For the Conservatives, who are burdened by a stagnant economy and lengthy waiting lists at hospitals, a crisis in schools poses an acute political risk. They already lag the opposition Labour Party by nearly 20 percentage points in polls, and are resorting to divisive issues like immigration and climate policy, to draw sharp contrasts with their opponents.
Mr. Sunak heatedly rejected Mr. Slater’s charges, saying it was “completely and utterly wrong” to hold him responsible for the funding shortfall. He said that as chancellor, he had announced a 10-year program to rebuild 500 schools. And he said the problems with the concrete, which was used from the 1950s to the 1990s and has been found to have deteriorated, affected just 5 percent of England’s 22,000 schools.
Last week, the government ordered more than 100 schools known to contain the material not to reopen after the summer vacation or to move their students online or to temporary buildings. And the prospect that hundreds more might be affected has disrupted the lives of thousands of families, raising anxieties that have cast a pall over the start of the school year.
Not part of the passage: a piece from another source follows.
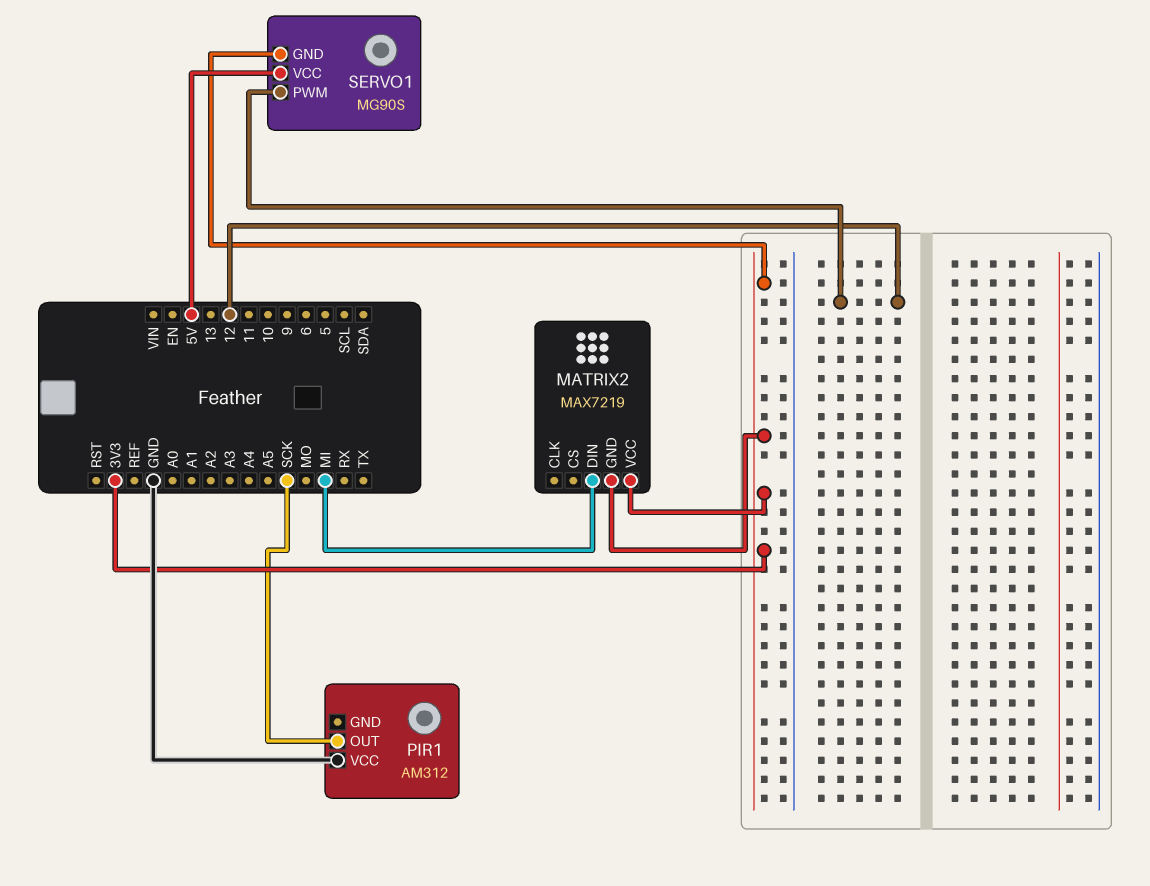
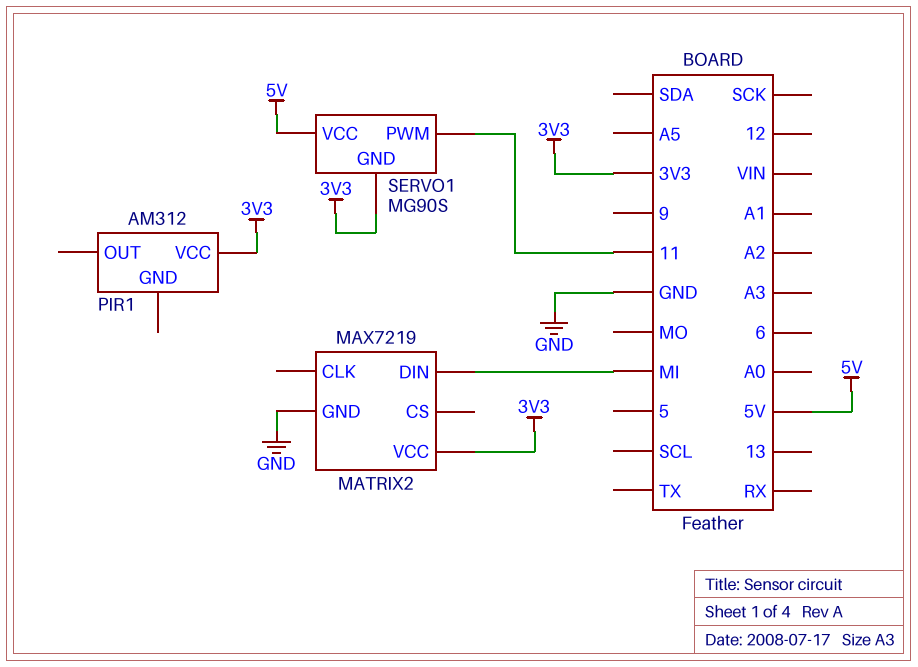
MATRIX2 pin GND: 3V3 -> GND
PIR1 pin OUT: SCK -> none
PIR1 pin VCC: GND -> 3V3
SERVO1 pin PWM: 12 -> 11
Builders used the material, known as reinforced autoclaved aerated concrete or RAAC (pronounced rack), in roofs and walls because it is lightweight and cheaper to work with than traditional concrete. But engineers say it degrades more quickly than standard reinforced concrete, with a life span of only about 30 years. It is also vulnerable to structural failure.
In May 2019, the industry’s Standing Committee on Structural Safety warned that planks made from the lightweight concrete that predated 1980 should be replaced. “Although called ‘concrete,’ it is very different from traditional concrete and, because of the way in which it was made, much weaker,” the report said.
The Labour Party has seized on these warnings to argue that successive Conservative-led governments failed to prioritize child safety. Warnings about the dangers posed by the material began to emerge in the late 1990s, and became more acute after a school ceiling collapsed in 2018. Even now, however, the education department said it was waiting on questionnaires to be returned from 10 percent of the country’s schools to determine whether they were at risk.
Labour’s shadow education secretary, Bridget Phillipson, said the decisions Mr. Sunak made as chancellor had “put children directly at risk from this dangerous form of concrete, which should have been replaced.”
In a social media post issued on Sunday, Labour said, “Do you think your child’s school should be safe? Rishi Sunak doesn’t.”
The government’s case has not been helped by a report in The Sun, a London tabloid, that the offices of the secretary of education, Gillian Keegan, and her department, were remodeled at a cost of tens of millions of pounds during this period. The contract for the renovation was awarded under Ms. Keegan’s predecessor, The Sun reported.
In an appearance on Sky News on Monday, Ms. Keegan was asked whether she had spent the money on refurbishments. “I don’t know, actually,” she said. “I didn’t. I haven’t done it. Which offices?”
Ms. Keegan also raised eyebrows by releasing a three-minute video over the weekend in which she discussed the government’s response to the safety risk while backed by a soothing dance-mix soundtrack more appropriate to a home improvement video.
“We’re working to make sure there is minimal disruption to education,” Ms. Keegan said in the video. “My key message to parents, students and teachers is that the vast majority of you will not be affected by this.”
Stephen Castle contributed reporting.